Dogs in Cars
We are often asked about the legal requirement when traveling with your dog in your car.
The very short answer is that there isn't one but there are lots of implications and possible problems which could occur if this is not done sensibly.
The Highway code states that 'Dogs or other animals should be suitably restrained so as not to distract the driver or injure the driver or themselves in the event that you have to stop quickly' however there is no law at present that makes traveling with your dog unrestrained illegal.
I think however that we should consider the practical problems with having your dog loose in the car.
Firstly, should you have an accident or be forced to stop very quickly you could have maybe 30+ Kilos of dog hurtling forward towards the drivers head, which could very likely cause the driver or animal very serious injury or worse.
Secondly if the dog is free to roam inside the car it is likely to be distracting and a police officer could consider that you were driving without due care.
Thirdly you may find that in the event of an accident your insurance company may consider that you could have been distracted by your animal and invalidate your insurance leaving you liable for your repairs and those of the third party.
Also in the event of an accident an unrestrained animal could escape from the car and a loose dog in the road would compound an already difficult situation!

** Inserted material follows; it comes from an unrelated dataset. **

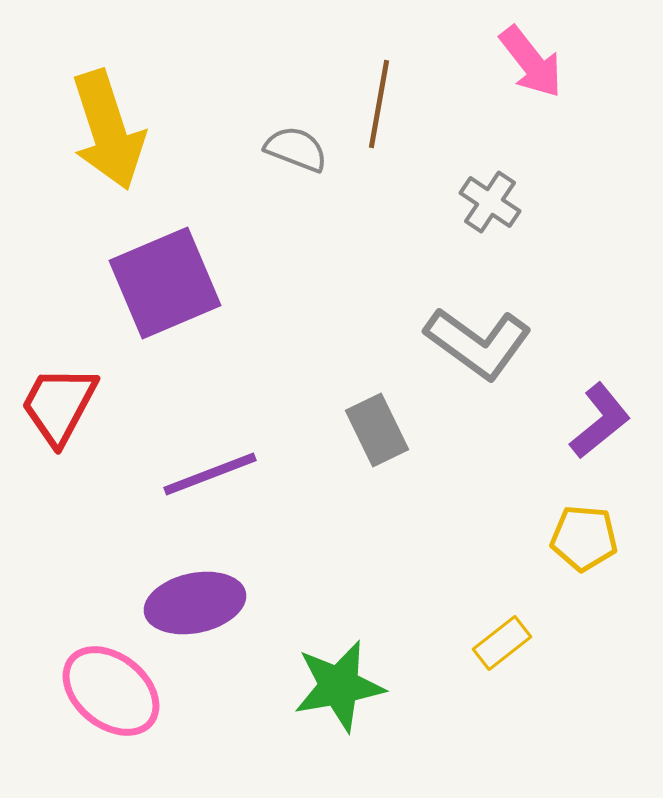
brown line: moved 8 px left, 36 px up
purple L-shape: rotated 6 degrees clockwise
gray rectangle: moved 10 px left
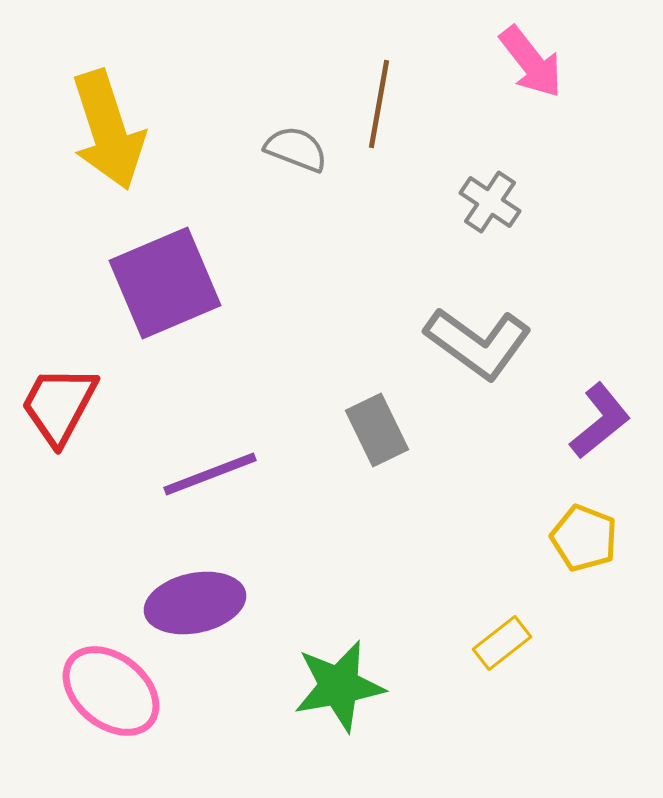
yellow pentagon: rotated 16 degrees clockwise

I think that dog owners tend to opt for an estate type car or at least a hatchback and these make containing the animal much easier. Probably the best way is to buy and fit a crate for the cargo area with a door at the rear to allow entry for the dog, these are available from a number of manufacturers and are often specific for the make and model of vehicle. This might be a problem as they are not inexpensive and if you buy a new car of a different model then it may not be transferable. There are however 'universal' crates available. One big advantage of the crate is that you can leave the rear door open, for instance in hot weather, and the dog cannot get out, they do however restrict access to the cargo area for shopping etc.
There are also nets and fixed guards available for estates and hatchbacks which fit behind the rear seats and would stop a dog flying over the seat in an accident, these are less expensive and are usually more easily transferred between different makes and models.
If you have a saloon car then the dog has to be in the passenger part of the car with you and it is illegal to have it travel in the front. In this case the dog should be fitted with a restraint. These are simple and cheap, there are basically two forms, one clips to the collar and into the seatbelt fitting or the better type are in the form of a harness which also clips into the seat belt buckle. In both cases they should be fitted to the passenger side of the rear seat so that if the dog does come forward it will not hit the driver.
Another very important safety point is teach your dog to stay sitting in the car until you tell it to jump out. The natural action of the dog is to jump out as soon as the door is opened because something exciting might be happening, this could be dangerous if there is other traffic around and it is best to make it the normal thing to wait until it is told to get out.